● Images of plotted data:
______________________________
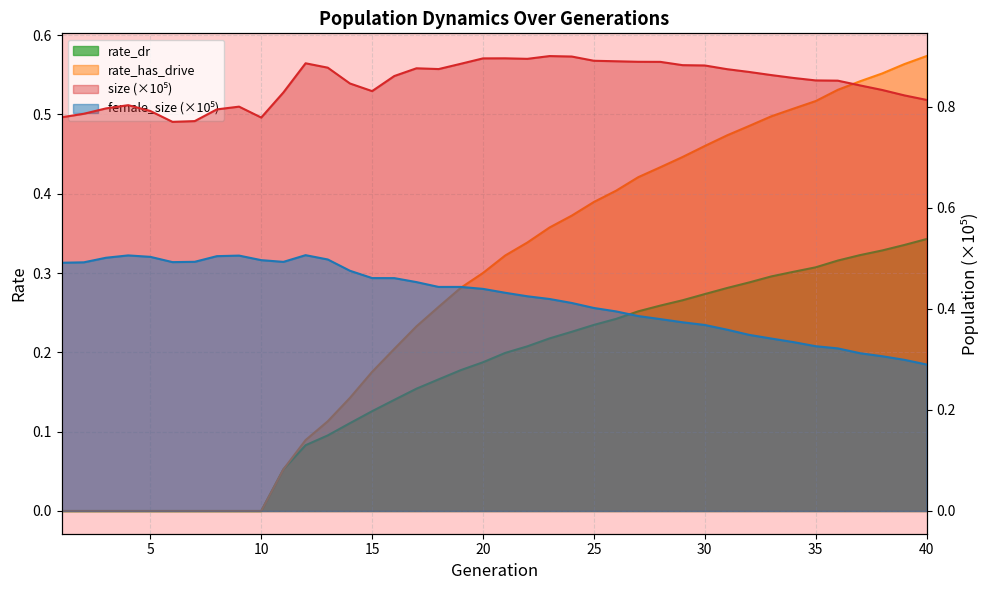

What is the average value of the size series?

0.8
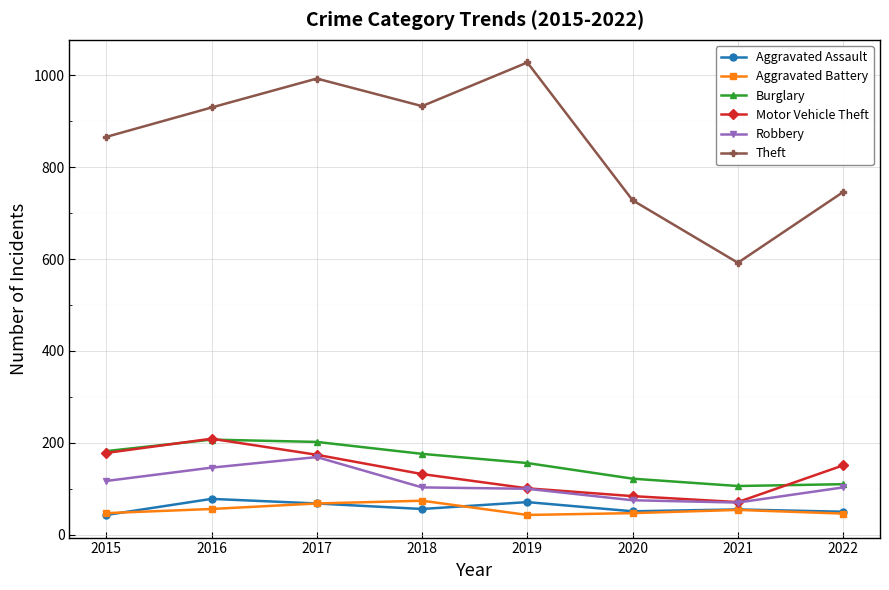

True or false: Motor Vehicle Theft has more than 0 interior local peaks.

True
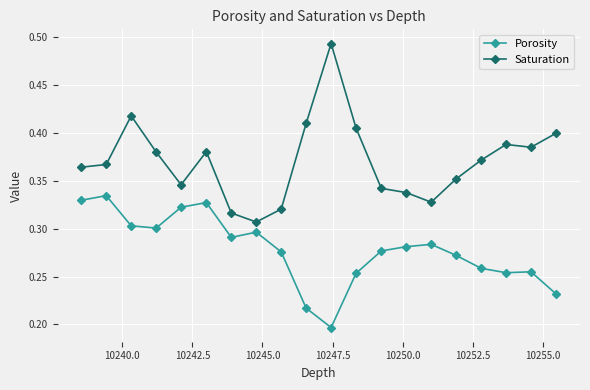

Which series has the largest total across all categories?

Saturation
______________________________
Reproduce every item above with "series" swapped for "trace" wherever it occurs, keeping all other text the same. Omit the picture placeholders from your version.

What is the average value of the size trace?

0.8

True or false: Motor Vehicle Theft has more than 0 interior local peaks.

True

Which trace has the largest total across all categories?

Saturation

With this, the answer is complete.